Data supplied »
Segment Open

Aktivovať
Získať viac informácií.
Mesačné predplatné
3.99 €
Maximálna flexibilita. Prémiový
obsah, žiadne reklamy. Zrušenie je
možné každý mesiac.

Segment Closed
Segment Open

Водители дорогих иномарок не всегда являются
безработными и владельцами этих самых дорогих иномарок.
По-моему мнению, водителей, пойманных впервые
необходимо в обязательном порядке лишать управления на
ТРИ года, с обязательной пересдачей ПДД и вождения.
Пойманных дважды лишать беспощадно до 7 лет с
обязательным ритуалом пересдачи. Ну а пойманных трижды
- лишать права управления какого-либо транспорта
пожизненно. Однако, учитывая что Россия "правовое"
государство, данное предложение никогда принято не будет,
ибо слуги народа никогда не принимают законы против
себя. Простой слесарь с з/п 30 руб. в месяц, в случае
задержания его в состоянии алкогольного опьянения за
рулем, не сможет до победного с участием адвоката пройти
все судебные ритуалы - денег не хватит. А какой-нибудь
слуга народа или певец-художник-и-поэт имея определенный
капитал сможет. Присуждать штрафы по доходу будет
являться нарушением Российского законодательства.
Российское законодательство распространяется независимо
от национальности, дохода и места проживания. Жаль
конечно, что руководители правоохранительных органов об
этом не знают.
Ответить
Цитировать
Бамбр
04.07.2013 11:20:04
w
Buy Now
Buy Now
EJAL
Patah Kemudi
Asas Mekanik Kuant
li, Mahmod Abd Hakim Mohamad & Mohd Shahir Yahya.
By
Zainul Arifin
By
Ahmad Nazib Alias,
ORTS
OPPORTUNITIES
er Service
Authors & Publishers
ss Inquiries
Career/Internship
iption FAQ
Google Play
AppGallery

Segment Closed

Task description » All lines in the data above from the one with "конечно, что руководители" through the one with "Google Play" must be repeated exactly, and no others.

Written solution »
конечно, что руководители правоохранительных органов об
этом не знают.
Ответить
Цитировать
Бамбр
04.07.2013 11:20:04
w
Buy Now
Buy Now
EJAL
Patah Kemudi
Asas Mekanik Kuant
li, Mahmod Abd Hakim Mohamad & Mohd Shahir Yahya.
By
Zainul Arifin
By
Ahmad Nazib Alias,
ORTS
OPPORTUNITIES
er Service
Authors & Publishers
ss Inquiries
Career/Internship
iption FAQ
Google Play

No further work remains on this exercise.